Contrast-enhanced magnetic resonance (MR) images of an 82-year-old patient with advanced HCC (a) at diagnosis (b) at 6-month follow-up after using cannabis oil (c) at 6 years after diagnosis. Contrast-enhanced computed tomography (CT) images of a 77-year-old patient with advanced HCC (d) at diagnosis (e) at 6-month follow-up after using cannabis oil (f) at almost 4 years follow-up after using cannabis oil. N necrosis, t tumor
Patient B
The second patient, a 77-year-old male was referred to our hospital with undesired weight loss, a liver mass detected on ultrasound, and an AFP of 40,950 µg/L. He had a history of alcohol abuse. Screening blood tests for other causal factors of HCC, including hepatitis B and C, were negative. Computed tomography (CT) studies demonstrated a large tumor of 15.6 cm with central necrosis in liver segments 6, 7 and 8. A second lesion of 2.5 cm was located in segment 5. HCC was diagnosed based on typical imaging characteristics (arterial enhancement with wash-out in the late phase) combined with highly elevated levels of AFP and des-gamma carboxyprothrombin (22,142 AU/L) (Forner et al. 2018). Both tumors were deemed unresectable and the patient refused palliative treatment options for HCC, including selective internal radiotherapy (SIRT). In order to improve appetite and gain weight, he started to use cannabis oil upon diagnosis. The cannabis oil was obtained via an unknown online supplier and the product label stated the oil contained 15% THC and 2% CBD. He did not experience any side effects using 5 droplets sublingually two times daily.

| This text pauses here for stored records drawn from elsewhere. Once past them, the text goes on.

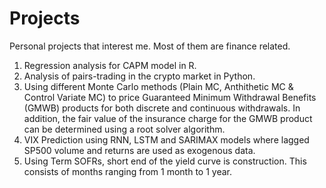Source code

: # Projects
Personal projects that interest me. Most of them are finance related.

1. Regression analysis for CAPM model in R.
2. Analysis of pairs-trading in the crypto market in Python.
3. Using different Monte Carlo methods (Plain MC, Anthithetic MC & Control Variate MC) to price Guaranteed Minimum Withdrawal Benefits (GMWB) products for both discrete and continuous withdrawals. In addition, the fair value of the insurance charge for the GMWB product can be determined using a root solver algorithm.
4. VIX Prediction using RNN, LSTM and SARIMAX models where lagged SP500 volume and returns are used as exogenous data.
5. Using Term SOFRs, short end of the yield curve is construction. This consists of months ranging from 1 month to 1 year.
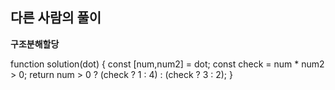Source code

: ## 다른 사람의 풀이

**구조분해할당**

function solution(dot) {
    const [num,num2] = dot;
    const check = num * num2 > 0;
    return num > 0 ? (check ? 1 : 4) : (check ? 3 : 2);
}
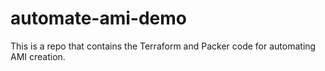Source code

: # automate-ami-demo
This is a repo that contains the Terraform and Packer code for automating AMI creation.
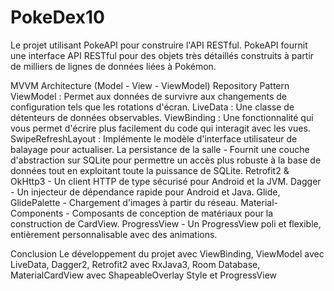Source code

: # PokeDex10
 Le projet utilisant PokeAPI pour construire l'API RESTful. PokeAPI fournit une interface API RESTful pour des objets très détaillés construits à partir de milliers de lignes de données liées à Pokémon.

MVVM Architecture (Model - View - ViewModel)
Repository Pattern
ViewModel : Permet aux données de survivre aux changements de configuration tels que les rotations d'écran.
LiveData : Une classe de détenteurs de données observables.
ViewBinding : Une fonctionnalité qui vous permet d'écrire plus facilement du code qui interagit avec les vues.
SwipeRefreshLayout : Implémente le modèle d'interface utilisateur de balayage pour actualiser.
La persistance de la salle - Fournit une couche d'abstraction sur SQLite pour permettre un accès plus robuste à la base de données tout en exploitant toute la puissance de SQLite.
Retrofit2 & OkHttp3 - Un client HTTP de type sécurisé pour Android et la JVM.
Dagger - Un injecteur de dépendance rapide pour Android et Java.
Glide, GlidePalette - Chargement d'images à partir du réseau.
Material-Components - Composants de conception de matériaux pour la construction de CardView.
ProgressView - Un ProgressView poli et flexible, entièrement personnalisable avec des animations.

Conclusion
Le développement du projet avec ViewBinding, ViewModel avec LiveData, Dagger2, Retrofit2 avec RxJava3, Room Database, MaterialCardView avec ShapeableOverlay Style et ProgressView
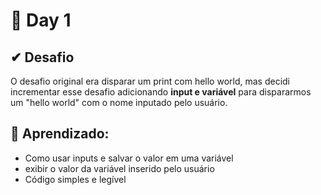 # 📅 Day 1 

## ✔ **Desafio**

O desafio original era disparar um print com hello world, mas decidi incrementar esse desafio 
adicionando **input e variável** para dispararmos um "hello world" com o nome inputado pelo usuário.

## 📌 Aprendizado:
- Como usar inputs e salvar o valor em uma variável
- exibir o valor da variável inserido pelo usuário
- Código simples e legível 
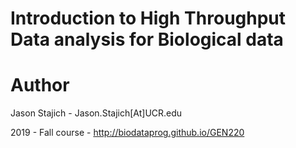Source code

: # Introduction to High Throughput Data analysis for Biological data

# Author
Jason Stajich - Jason.Stajich[At]UCR.edu

2019 - Fall course - http://biodataprog.github.io/GEN220

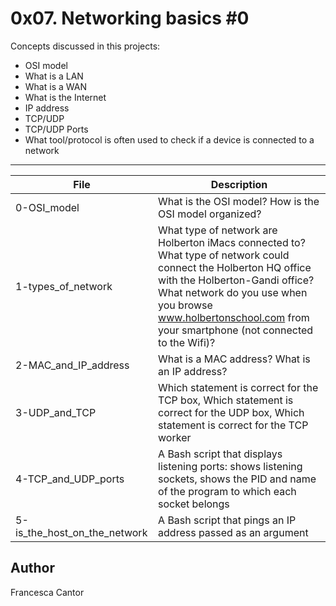 # 0x07. Networking basics #0

Concepts discussed in this projects:
- OSI model
- What is a LAN
- What is a WAN
- What is the Internet
- IP address
- TCP/UDP
- TCP/UDP Ports
- What tool/protocol is often used to check if a device is connected to a network

---
File | Description
---|---
0-OSI_model | What is the OSI model? How is the OSI model organized?
1-types_of_network | What type of network are Holberton iMacs connected to? What type of network could connect the Holberton HQ office with the Holberton-Gandi office? What network do you use when you browse www.holbertonschool.com from your smartphone (not connected to the Wifi)?
2-MAC_and_IP_address | What is a MAC address? What is an IP address?
3-UDP_and_TCP | Which statement is correct for the TCP box, Which statement is correct for the UDP box, Which statement is correct for the TCP worker
4-TCP_and_UDP_ports | A Bash script that displays listening ports: shows listening sockets, shows the PID and name of the program to which each socket belongs
5-is_the_host_on_the_network | A Bash script that pings an IP address passed as an argument

## Author
Francesca Cantor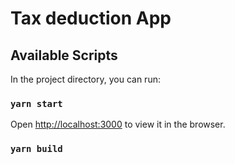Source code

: # Tax deduction App

## Available Scripts

In the project directory, you can run:

### `yarn start`

Open [http://localhost:3000](http://localhost:3000) to view it in the browser.

### `yarn build`

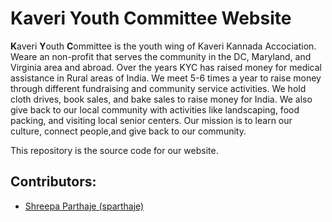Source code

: # Kaveri Youth Committee Website

<b>K</b>averi <b>Y</b>outh <b>C</b>ommittee is the youth wing of Kaveri Kannada Accociation. Weare an non-profit that serves the community in the DC, Maryland, and Virginia area and abroad. Over the years KYC has raised money for medical assistance in Rural areas of India. We meet 5-6 times a year to raise money through different fundraising and community service activities. We hold cloth drives, book sales, and bake sales to raise money for India. We also give back to our local community with activities like landscaping, food packing, and visiting local senior centers. Our mission is to learn our culture, connect people,and give back to our community.

This repository is the source code for our website. 

## Contributors:
- [Shreepa Parthaje (sparthaje)]("https://github.com/spartahje")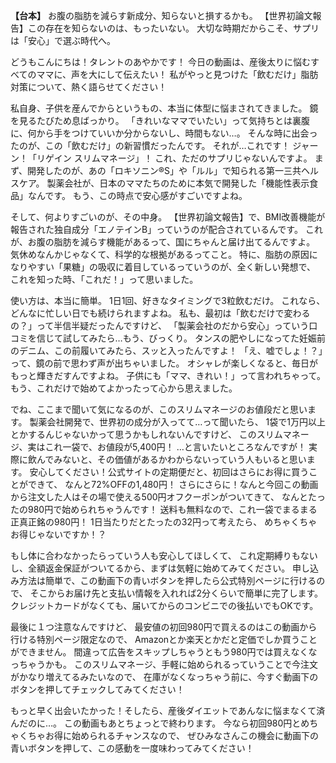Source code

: **【台本】**
お腹の脂肪を減らす新成分、知らないと損するかも。
【世界初論文報告】この存在を知らないのは、もったいない。
大切な時期だからこそ、サプリは「安心」で選ぶ時代へ。

どうもこんにちは！タレントのあやかです！
今日の動画は、産後太りに悩むすべてのママに、声を大にして伝えたい！
私がやっと見つけた「飲むだけ」脂肪対策について、熱く語らせてください！

私自身、子供を産んでからというもの、本当に体型に悩まされてきました。
鏡を見るたびため息ばっかり。
「きれいなママでいたい」って気持ちとは裏腹に、何から手をつけていいか分からないし、時間もない…。
そんな時に出会ったのが、この「飲むだけ」の新習慣だったんです。
それが…これです！
ジャーン！「リゲイン スリムマネージ」！
これ、ただのサプリじゃないんですよ。
まず、開発したのが、あの「ロキソニン®S」や「ルル」で知られる第一三共ヘルスケア。
製薬会社が、日本のママたちのために本気で開発した「機能性表示食品」なんです。
もう、この時点で安心感がすごいですよね。

そして、何よりすごいのが、その中身。
【世界初論文報告】で、BMI改善機能が報告された独自成分「エノテインB」っていうのが配合されているんです。
これが、お腹の脂肪を減らす機能があるって、国にちゃんと届け出てるんですよ。
気休めなんかじゃなくて、科学的な根拠があるってこと。
特に、脂肪の原因になりやすい「果糖」の吸収に着目しているっていうのが、全く新しい発想で、
これを知った時、「これだ！」って思いました。

使い方は、本当に簡単。
1日1回、好きなタイミングで3粒飲むだけ。
これなら、どんなに忙しい日でも続けられますよね。
私も、最初は「飲むだけで変わるの？」って半信半疑だったんですけど、
「製薬会社のだから安心」っていう口コミを信じて試してみたら…もう、びっくり。
タンスの肥やしになってた妊娠前のデニム、この前履いてみたら、スッと入ったんですよ！
「え、嘘でしょ！？」って、鏡の前で思わず声が出ちゃいました。
オシャレが楽しくなると、毎日がもっと輝きだすんですよね。
子供にも「ママ、きれい！」って言われちゃって。もう、これだけで始めてよかったって心から思えました。

でね、ここまで聞いて気になるのが、このスリムマネージのお値段だと思います。
製薬会社開発で、世界初の成分が入ってて…って聞いたら、
1袋で1万円以上とかするんじゃないかって思うかもしれないんですけど、
このスリムマネージ、実はこれ一袋で、お値段が5,400円！
…と言いたいところなんですが！
実際に飲んでみないと、その価値があるかわからないっていう人もいると思います。
安心してください！公式サイトの定期便だと、初回はさらにお得に買うことができて、
なんと72%OFFの1,480円！
さらにさらに！なんと今回この動画から注文した人はその場で使える500円オフクーポンがついてきて、
なんとたったの980円で始められちゃうんです！
送料も無料なので、これ一袋でまるまる正真正銘の980円！
1日当たりだとたったの32円って考えたら、
めちゃくちゃお得じゃないですか！？

もし体に合わなかったらっていう人も安心してほしくて、
これ定期縛りもないし、全額返金保証がついてるから、まずは気軽に始めてみてください。
申し込み方法は簡単で、この動画下の青いボタンを押したら公式特別ページに行けるので、
そこからお届け先と支払い情報を入れれば2分くらいで簡単に完了します。
クレジットカードがなくても、届いてからのコンビニでの後払いでもOKです。

最後に１つ注意なんですけど、
最安値の初回980円で買えるのはこの動画から行ける特別ページ限定なので、
Amazonとか楽天とかだと定価でしか買うことができません。
間違って広告をスキップしちゃうともう980円では買えなくなっちゃうかも。
このスリムマネージ、手軽に始められるっていうことで今注文がかなり増えてるみたいなので、
在庫がなくなっちゃう前に、今すぐ動画下のボタンを押してチェックしてみてください！

もっと早く出会いたかった！そしたら、産後ダイエットであんなに悩まなくて済んだのに…。
この動画もあとちょっとで終わります。
今なら初回980円とめちゃくちゃお得に始められるチャンスなので、
ぜひみなさんこの機会に動画下の青いボタンを押して、この感動を一度味わってみてください！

After 3 months using cannabis oil, his clinical condition had improved, and he had gained weight. Upon imaging, the tumors had reduced in size from 15.6 to 9.2 cm in diameter and 2.5 to 1.9 cm, respectively. Afterwards, he continued to use cannabis oil and approximately 15 months after diagnosis the AFP had normalized to 2 µg/L. On CT, no vital tumor tissue was visible anymore, only rest necrosis (Fig. 2D-F). To this day, almost 5 years after diagnosis, imaging studies do not demonstrate any recurrent disease and AFP levels are normal.

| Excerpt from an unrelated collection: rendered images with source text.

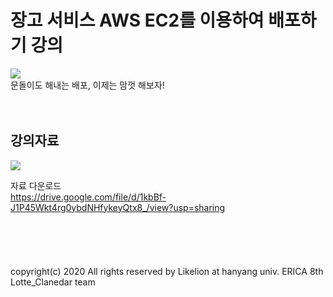 # 장고 서비스 AWS EC2를 이용하여 배포하기 강의


<img src="https://user-images.githubusercontent.com/63117632/99805181-73e28c80-2b7f-11eb-8a67-ce7b2300e527.png">
<br>
문돌이도 해내는 배포, 이제는 맘껏 해보자!
<br>
<br>
<br>

## 강의자료

<img src="https://user-images.githubusercontent.com/63117632/99804599-97590780-2b7e-11eb-8543-3b0eaed24ac8.png">


자료 다운로드
<br>
https://drive.google.com/file/d/1kbBf-J1P45Wkt4rg0ybdNHfykeyQtx8_/view?usp=sharing
<br>
<br>
<br>
<br>
<br>
<br>
copyright(c) 2020 All rights reserved by Likelion at hanyang univ. ERICA 8th Lotte_Clanedar team
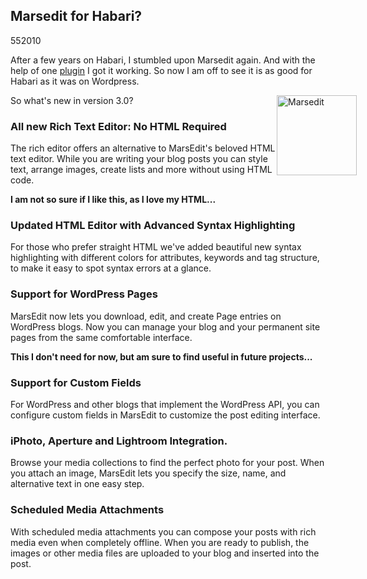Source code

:<article><h2>Marsedit for Habari?</h2><time><span class="day">5</span><span class="month">5</span><span class="year">2010</span></time><!--p><strong>5-5-2010</strong></p--><p>After a few years on Habari, I stumbled upon Marsedit again. And with the help of one <a href="http://www.habariproject.org/dist/plugins/metaweblog/">plugin</a> I got it working. So now I am off to see it is as good for Habari as it was on Wordpress.</p><p><img style="float: right; margin-right: -50px;" title="MarsEdit3Icon128.png" src="http://wnas.nl/user/files/marsedit3icon128_20100505094655.png" border="0" alt="Marsedit" width="128" height="128" /></p><p>So what's new in version 3.0?</p><h3>All new Rich Text Editor: No HTML Required</h3><p>The rich editor offers an alternative to MarsEdit's beloved HTML text editor. While you are writing your blog posts you can style text, arrange images, create lists and more without using HTML code.﻿</p><p><strong>I am not so sure if I like this, as I love my HTML...</strong></p><h3>Updated HTML Editor with Advanced Syntax Highlighting</h3><p>For those who prefer straight HTML we've added beautiful new syntax highlighting with different colors for attributes, keywords and tag structure, to make it easy to spot syntax errors at a glance.</p><h3>Support for WordPress Pages</h3><p>MarsEdit now lets you download, edit, and create Page entries on WordPress blogs. Now you can manage your blog and your permanent site pages from the same comfortable interface.</p><p><strong>This I don't need for now, but am sure to find useful in future projects...</strong></p><h3>Support for Custom Fields</h3><p>For WordPress and other blogs that implement the WordPress API, you can configure custom fields in MarsEdit to customize the post editing interface.</p><h3>iPhoto, Aperture and Lightroom Integration.</h3><p>Browse your media collections to find the perfect photo for your post. When you attach an image, MarsEdit lets you specify the size, name, and alternative text in one easy step.</p><h3>Scheduled Media Attachments</h3><p>With scheduled media attachments you can compose your posts with rich media even when completely offline. When you are ready to publish, the images or other media files are uploaded to your blog and inserted into the post.</p></article>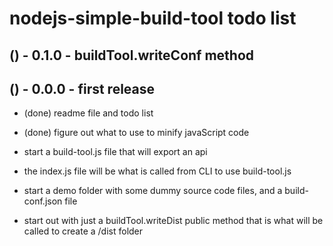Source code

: # nodejs-simple-build-tool todo list

## () - 0.1.0 - buildTool.writeConf method

## () - 0.0.0 - first release
* (done) readme file and todo list
* (done) figure out what to use to minify javaScript code

* start a build-tool.js file that will export an api
* the index.js file will be what is called from CLI to use build-tool.js
* start a demo folder with some dummy source code files, and a build-conf.json file

* start out with just a buildTool.writeDist public method that is what will be called to create a /dist folder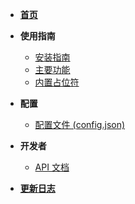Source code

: * [**首页**](/)

* **使用指南**
  * [安装指南](use/Install.md)
  * [主要功能](use/Features.md)
  * [内置占位符](use/BuiltinPlaceholders.md)

* **配置**
  * [配置文件 (config.json)](config/config.md)
  
* **开发者**
  * [API 文档](api/PlaceholderAPI.md)

* [**更新日志**](CHANGELOG.md)
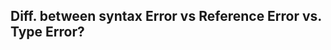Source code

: Diff. between syntax Error vs Reference Error vs. Type Error?
---------------------------------------------------------------
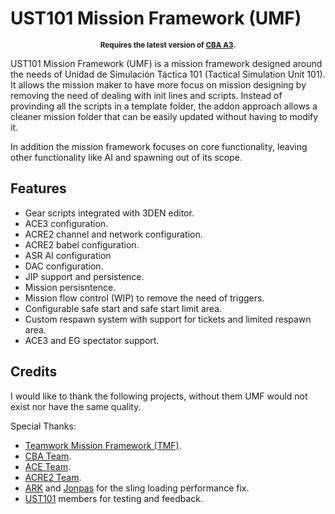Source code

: # UST101 Mission Framework (UMF)

<p align="center">
    <sup><strong>Requires the latest version of <a href="https://github.com/CBATeam/CBA_A3/releases">CBA A3</a>.<br/></strong></sub>
</p>

UST101 Mission Framework (UMF) is a mission framework designed around the needs of Unidad de Simulación Táctica 101 (Tactical Simulation Unit 101). It allows the mission maker to have more focus on mission designing by removing the need of dealing with init lines and scripts. Instead of provinding all the scripts in a template folder, the addon approach allows a cleaner mission folder that can be easily updated without having to modify it.

In addition the mission framework focuses on core functionality, leaving other functionality like AI and spawning out of its scope.

## Features

- Gear scripts integrated with 3DEN editor.
- ACE3 configuration.
- ACRE2 channel and network configuration.
- ACRE2 babel configuration.
- ASR AI configuration
- DAC configuration.
- JIP support and persistence.
- Mission persisntence.
- Mission flow control (WIP) to remove the need of triggers.
- Configurable safe start and safe start limit area.
- Custom respawn system with support for tickets and limited respawn area.
- ACE3 and EG spectator support.

## Credits

I would like to thank the following projects, without them UMF would not exist nor have the same quality.

Special Thanks:

 - [Teamwork Mission Framework (TMF)](https://github.com/TMF3/TMF).
 - [CBA Team](http://www.github.com/CBATeam/CBA_A3/).
 - [ACE Team](https://github.com/acemod/ACE3).
 - [ACRE2 Team](https://github.com/IDI-Systems/acre2).
 - [ARK](http://www.ark-group.org) and [Jonpas](http://github.com/jonpas) for the sling loading performance fix.
 - [UST101](http://www.ust101.com) members for testing and feedback.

In both patients, no significant dietary, lifestyle or other supportive interventions were initiated during the follow-up period aside from the reported use of cannabis oil. Neither patient had a history of recreational or medical cannabis use, nor of other cannabis-related substances, prior to their cancer diagnosis. Although both patients reported no adverse effects, systematic adverse event monitoring was not performed.